I have a SD card, I made “OS Image and File System” to booting Android OS on Tegra Tk1 module.

I see a link and follow that, 초코아빠* :: Ubuntu 12.04에서 grub 부팅 순서 변경 (기본 선택 변경)

[b]sudo vi /boot/grub/grub.cfg

GRUB_DEFAULT = “1”

sudo update-grub[/b]

Multi boot with SD card is work well on Ubuntu 12.04 in my PC.

But Tk1’s not work well

There is not “grub” directory in Tk1 file system.

root@tegra-ubuntu:~# ls /boot/grub
ls: cannot access /boot/grub: No such file or directory

Andoroid OS I made, just boot one OS is very good work.

but I want that

if SD card insert first and turn On => Booting Android OS
not insert SD card and turn On => Booting original Tk1 OS

Please help what can I check first…

A desktop PC has a BIOS (or its more modern variants) which provides some of the hardware setup prior to even the boot loader running. This also provides some interface for generic hardware setup. None of this exists on most embedded systems, including Jetson. GRUB is a boot loader which requires a BIOS or variants, and like a BIOS (or variants), does not exist in the embedded world. Essentially the [embedded] boot loader does all of the work of the BIOS, and is hard coded for some hardware (like a TK1 memory controller and the surrounding PM375 board). GRUB is unable to handle this environment. Fastboot could be used, but is terribly inconvenient and inflexible. U-boot is used instead.

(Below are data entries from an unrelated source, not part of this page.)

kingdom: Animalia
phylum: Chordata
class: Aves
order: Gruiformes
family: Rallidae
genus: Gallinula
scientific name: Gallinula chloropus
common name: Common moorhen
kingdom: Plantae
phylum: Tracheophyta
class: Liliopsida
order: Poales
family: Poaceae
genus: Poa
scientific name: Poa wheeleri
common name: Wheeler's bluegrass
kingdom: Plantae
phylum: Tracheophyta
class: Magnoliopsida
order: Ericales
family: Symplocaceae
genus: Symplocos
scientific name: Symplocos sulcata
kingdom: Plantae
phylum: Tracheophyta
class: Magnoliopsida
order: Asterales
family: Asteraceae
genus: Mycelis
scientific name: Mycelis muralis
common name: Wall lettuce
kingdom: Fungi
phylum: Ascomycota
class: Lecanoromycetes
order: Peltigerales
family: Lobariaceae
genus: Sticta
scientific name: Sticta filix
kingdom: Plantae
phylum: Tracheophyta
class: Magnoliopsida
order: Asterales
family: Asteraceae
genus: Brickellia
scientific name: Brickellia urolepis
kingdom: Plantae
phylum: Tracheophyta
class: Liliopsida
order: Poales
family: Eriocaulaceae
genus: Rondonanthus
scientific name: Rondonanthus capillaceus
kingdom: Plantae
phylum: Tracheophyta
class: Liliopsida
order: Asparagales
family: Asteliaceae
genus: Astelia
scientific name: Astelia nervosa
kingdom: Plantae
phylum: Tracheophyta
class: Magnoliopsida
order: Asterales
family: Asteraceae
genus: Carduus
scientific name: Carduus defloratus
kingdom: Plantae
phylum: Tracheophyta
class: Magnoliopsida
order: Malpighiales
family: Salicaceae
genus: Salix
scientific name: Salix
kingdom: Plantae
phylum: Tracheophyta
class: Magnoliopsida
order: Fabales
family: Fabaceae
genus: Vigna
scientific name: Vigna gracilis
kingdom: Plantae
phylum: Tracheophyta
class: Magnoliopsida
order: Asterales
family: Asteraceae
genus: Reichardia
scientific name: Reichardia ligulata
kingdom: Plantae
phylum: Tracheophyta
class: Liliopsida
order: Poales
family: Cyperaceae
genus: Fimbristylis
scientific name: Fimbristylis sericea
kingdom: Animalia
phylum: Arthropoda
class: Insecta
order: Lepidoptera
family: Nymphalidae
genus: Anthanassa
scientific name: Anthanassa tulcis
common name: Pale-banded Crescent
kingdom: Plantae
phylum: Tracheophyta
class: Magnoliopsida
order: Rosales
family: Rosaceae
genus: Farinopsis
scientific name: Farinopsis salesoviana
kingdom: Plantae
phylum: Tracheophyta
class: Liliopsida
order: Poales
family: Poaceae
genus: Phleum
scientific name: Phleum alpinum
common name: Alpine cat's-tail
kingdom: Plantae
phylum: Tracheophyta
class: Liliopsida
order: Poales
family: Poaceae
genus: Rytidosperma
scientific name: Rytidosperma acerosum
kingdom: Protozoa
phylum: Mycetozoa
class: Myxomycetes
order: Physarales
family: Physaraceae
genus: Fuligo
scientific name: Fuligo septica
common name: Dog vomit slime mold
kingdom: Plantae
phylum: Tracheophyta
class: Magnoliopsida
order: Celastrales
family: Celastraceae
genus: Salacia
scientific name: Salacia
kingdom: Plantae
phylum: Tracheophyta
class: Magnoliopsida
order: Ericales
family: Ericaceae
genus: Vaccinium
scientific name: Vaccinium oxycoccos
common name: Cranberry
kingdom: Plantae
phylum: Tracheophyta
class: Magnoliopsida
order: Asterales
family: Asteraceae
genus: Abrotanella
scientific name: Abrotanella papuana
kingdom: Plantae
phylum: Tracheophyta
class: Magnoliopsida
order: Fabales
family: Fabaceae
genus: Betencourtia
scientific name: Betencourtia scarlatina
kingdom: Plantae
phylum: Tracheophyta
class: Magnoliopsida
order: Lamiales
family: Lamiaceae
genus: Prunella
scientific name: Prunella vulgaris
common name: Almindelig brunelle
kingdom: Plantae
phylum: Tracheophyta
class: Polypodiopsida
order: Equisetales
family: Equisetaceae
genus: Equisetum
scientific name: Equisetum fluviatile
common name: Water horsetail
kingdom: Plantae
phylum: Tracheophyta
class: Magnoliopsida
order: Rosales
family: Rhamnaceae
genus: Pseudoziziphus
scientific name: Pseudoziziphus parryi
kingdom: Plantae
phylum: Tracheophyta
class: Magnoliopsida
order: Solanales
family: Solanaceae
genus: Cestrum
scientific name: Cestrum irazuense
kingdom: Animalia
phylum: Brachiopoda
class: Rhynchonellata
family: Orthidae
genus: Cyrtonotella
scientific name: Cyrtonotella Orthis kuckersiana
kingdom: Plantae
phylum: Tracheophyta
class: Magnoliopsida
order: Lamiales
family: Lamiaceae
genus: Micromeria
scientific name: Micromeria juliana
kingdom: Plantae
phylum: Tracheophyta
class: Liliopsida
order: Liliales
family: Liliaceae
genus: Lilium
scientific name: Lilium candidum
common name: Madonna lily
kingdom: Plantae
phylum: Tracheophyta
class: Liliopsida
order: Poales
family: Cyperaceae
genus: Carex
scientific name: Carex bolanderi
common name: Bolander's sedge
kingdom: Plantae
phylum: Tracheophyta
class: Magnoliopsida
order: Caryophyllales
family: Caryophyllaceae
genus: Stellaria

You will want to explore the file /boot/extlinux/extlinux.conf (I’m assuming you’ve flashed from the default L4T R19.2 which TK1 ships with to something like R21.4). U-boot sets up memory controller, clocks, voltages, so on. It then reads configurations from the extlinux.conf file, and is able to pass along firmware (the dtb) and kernel arguments. You can even select multiple kernels at boot time by this if you have a serial console. One of those arguments can change where root partition is (“root=…”). “/boot” would remain on eMMC, but the “root=” argument (this defaults to /dev/mmcblk0p1, the eMMC) would be edited to point to the SD card. Leaving the original system on eMMC and editing extlinux.conf essentially gives you a backup rescue system.